***** EXERCISE MATERIALS

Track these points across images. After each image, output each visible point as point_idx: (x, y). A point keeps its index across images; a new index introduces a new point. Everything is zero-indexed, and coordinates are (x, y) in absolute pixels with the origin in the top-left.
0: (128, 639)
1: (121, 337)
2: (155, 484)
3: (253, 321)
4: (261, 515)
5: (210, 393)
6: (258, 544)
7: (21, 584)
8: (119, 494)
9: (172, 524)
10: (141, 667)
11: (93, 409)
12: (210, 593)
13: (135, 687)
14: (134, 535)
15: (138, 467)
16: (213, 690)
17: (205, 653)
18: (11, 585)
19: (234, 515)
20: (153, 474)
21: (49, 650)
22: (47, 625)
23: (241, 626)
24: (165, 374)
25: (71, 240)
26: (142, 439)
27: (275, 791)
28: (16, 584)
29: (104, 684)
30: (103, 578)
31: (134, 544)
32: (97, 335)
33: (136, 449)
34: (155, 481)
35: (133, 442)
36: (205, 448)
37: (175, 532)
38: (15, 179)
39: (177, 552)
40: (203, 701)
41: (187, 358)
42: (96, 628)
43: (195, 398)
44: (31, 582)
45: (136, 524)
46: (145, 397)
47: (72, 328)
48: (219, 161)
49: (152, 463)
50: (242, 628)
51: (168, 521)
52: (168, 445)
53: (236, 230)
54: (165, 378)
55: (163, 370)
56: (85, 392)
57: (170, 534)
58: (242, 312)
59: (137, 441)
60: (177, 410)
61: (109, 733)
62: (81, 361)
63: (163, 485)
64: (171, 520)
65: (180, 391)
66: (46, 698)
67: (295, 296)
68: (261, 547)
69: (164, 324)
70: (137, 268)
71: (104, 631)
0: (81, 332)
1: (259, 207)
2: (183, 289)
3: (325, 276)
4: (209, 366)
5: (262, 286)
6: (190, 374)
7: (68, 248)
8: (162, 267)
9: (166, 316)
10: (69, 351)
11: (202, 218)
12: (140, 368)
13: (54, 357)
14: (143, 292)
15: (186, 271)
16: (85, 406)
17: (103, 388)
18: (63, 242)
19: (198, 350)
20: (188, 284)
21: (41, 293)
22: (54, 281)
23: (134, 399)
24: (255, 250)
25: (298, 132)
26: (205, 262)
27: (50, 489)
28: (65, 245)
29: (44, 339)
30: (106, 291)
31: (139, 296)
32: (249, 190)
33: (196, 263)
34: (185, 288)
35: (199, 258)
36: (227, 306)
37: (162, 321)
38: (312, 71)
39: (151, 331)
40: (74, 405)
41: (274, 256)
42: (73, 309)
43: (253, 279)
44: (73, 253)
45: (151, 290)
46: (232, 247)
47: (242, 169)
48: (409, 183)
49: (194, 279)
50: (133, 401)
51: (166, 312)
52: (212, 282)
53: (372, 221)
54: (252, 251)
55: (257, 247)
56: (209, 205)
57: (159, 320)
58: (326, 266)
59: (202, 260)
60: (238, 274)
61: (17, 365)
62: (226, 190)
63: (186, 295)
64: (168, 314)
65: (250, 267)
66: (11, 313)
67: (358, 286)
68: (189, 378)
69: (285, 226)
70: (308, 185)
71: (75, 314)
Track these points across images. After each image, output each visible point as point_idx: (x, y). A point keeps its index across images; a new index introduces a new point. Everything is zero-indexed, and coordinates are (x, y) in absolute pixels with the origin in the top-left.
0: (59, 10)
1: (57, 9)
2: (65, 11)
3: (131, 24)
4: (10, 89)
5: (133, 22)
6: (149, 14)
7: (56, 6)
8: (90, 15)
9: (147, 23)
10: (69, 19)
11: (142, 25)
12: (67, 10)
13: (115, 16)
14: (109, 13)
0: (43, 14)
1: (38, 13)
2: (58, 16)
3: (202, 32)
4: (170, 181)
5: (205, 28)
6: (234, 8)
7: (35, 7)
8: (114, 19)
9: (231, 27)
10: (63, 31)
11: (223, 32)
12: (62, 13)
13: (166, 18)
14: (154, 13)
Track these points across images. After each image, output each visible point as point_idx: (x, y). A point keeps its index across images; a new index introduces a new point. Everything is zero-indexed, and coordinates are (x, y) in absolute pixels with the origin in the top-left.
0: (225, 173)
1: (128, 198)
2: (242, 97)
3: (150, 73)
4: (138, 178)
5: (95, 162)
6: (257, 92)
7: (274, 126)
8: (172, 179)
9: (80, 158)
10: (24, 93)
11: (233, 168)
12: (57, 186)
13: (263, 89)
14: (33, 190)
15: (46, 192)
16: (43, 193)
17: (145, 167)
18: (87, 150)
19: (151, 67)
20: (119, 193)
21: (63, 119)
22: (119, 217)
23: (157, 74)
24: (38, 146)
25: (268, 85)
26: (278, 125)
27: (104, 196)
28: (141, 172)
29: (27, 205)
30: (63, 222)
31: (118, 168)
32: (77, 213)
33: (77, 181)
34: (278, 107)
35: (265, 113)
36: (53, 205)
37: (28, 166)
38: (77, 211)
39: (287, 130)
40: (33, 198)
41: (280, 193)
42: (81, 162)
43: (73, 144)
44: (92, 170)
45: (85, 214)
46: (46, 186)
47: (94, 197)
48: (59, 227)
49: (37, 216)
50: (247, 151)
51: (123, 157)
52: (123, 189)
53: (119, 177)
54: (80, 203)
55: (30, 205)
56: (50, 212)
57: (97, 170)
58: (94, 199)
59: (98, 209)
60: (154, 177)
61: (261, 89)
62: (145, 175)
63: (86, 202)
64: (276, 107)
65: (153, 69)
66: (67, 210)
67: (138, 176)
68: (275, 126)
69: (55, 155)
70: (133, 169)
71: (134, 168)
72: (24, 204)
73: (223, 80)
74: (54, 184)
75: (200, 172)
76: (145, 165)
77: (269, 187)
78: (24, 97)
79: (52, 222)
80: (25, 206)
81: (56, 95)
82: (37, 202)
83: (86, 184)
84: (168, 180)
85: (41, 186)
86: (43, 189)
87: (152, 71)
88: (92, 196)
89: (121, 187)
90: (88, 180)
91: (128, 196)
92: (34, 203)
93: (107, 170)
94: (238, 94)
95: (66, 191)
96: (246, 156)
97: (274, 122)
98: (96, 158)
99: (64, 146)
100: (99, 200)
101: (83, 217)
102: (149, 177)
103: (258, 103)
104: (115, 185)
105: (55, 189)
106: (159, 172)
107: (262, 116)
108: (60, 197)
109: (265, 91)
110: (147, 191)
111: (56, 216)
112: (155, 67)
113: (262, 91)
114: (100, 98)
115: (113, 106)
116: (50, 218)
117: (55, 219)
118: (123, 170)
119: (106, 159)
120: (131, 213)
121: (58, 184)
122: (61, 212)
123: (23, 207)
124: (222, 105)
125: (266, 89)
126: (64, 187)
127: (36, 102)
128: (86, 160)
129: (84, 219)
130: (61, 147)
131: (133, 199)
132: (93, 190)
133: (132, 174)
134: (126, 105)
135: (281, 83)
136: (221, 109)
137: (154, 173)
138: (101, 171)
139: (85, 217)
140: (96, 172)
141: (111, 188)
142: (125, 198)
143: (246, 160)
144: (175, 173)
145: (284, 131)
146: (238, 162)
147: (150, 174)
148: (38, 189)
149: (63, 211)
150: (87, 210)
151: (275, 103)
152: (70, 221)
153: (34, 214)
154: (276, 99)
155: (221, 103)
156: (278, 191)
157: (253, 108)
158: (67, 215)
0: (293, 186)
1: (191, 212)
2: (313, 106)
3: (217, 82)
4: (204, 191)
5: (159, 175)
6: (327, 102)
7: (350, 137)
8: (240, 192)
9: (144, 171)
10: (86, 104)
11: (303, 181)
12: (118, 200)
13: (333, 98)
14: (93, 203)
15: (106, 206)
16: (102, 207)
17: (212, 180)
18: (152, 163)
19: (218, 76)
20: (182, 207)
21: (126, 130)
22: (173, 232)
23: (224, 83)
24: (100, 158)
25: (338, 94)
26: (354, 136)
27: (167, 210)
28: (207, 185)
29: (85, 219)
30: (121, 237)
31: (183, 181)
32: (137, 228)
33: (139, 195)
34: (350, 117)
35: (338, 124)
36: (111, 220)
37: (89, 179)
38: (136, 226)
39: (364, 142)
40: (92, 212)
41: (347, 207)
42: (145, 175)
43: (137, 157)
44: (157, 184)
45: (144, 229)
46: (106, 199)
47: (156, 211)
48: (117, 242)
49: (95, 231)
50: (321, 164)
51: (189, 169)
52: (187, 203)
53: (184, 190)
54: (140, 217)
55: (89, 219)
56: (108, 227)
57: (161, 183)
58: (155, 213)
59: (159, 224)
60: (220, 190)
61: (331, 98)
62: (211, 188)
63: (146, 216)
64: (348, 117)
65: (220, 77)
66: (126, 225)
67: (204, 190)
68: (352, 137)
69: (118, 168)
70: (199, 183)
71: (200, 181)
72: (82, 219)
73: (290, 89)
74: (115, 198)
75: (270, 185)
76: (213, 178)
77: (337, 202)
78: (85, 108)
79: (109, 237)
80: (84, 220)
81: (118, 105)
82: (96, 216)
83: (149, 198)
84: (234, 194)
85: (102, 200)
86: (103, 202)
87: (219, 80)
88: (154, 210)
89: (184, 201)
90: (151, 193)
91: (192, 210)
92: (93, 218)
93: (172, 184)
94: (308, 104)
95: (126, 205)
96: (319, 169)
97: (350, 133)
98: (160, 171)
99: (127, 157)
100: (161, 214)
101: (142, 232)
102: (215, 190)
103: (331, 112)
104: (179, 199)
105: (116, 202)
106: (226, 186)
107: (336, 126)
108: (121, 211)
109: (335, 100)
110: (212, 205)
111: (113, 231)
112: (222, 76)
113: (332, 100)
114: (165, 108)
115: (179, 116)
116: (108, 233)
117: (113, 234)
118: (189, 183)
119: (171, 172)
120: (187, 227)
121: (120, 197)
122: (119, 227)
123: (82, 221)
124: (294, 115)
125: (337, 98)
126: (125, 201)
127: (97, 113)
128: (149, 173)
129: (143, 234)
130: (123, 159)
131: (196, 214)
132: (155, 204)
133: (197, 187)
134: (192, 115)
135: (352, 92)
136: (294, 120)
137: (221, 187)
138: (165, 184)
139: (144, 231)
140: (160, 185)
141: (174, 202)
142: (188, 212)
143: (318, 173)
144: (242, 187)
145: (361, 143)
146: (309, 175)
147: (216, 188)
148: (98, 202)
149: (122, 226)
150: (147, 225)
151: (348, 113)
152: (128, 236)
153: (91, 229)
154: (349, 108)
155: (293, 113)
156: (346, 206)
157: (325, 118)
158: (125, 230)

**********

## EXERCISE DIRECTIONS
Reproduce exactly the entries above, limited to the lines from the one with "32: (77, 213)" through the one with "55: (30, 205)", both included.

## EXERCISE OUTPUT
32: (77, 213)
33: (77, 181)
34: (278, 107)
35: (265, 113)
36: (53, 205)
37: (28, 166)
38: (77, 211)
39: (287, 130)
40: (33, 198)
41: (280, 193)
42: (81, 162)
43: (73, 144)
44: (92, 170)
45: (85, 214)
46: (46, 186)
47: (94, 197)
48: (59, 227)
49: (37, 216)
50: (247, 151)
51: (123, 157)
52: (123, 189)
53: (119, 177)
54: (80, 203)
55: (30, 205)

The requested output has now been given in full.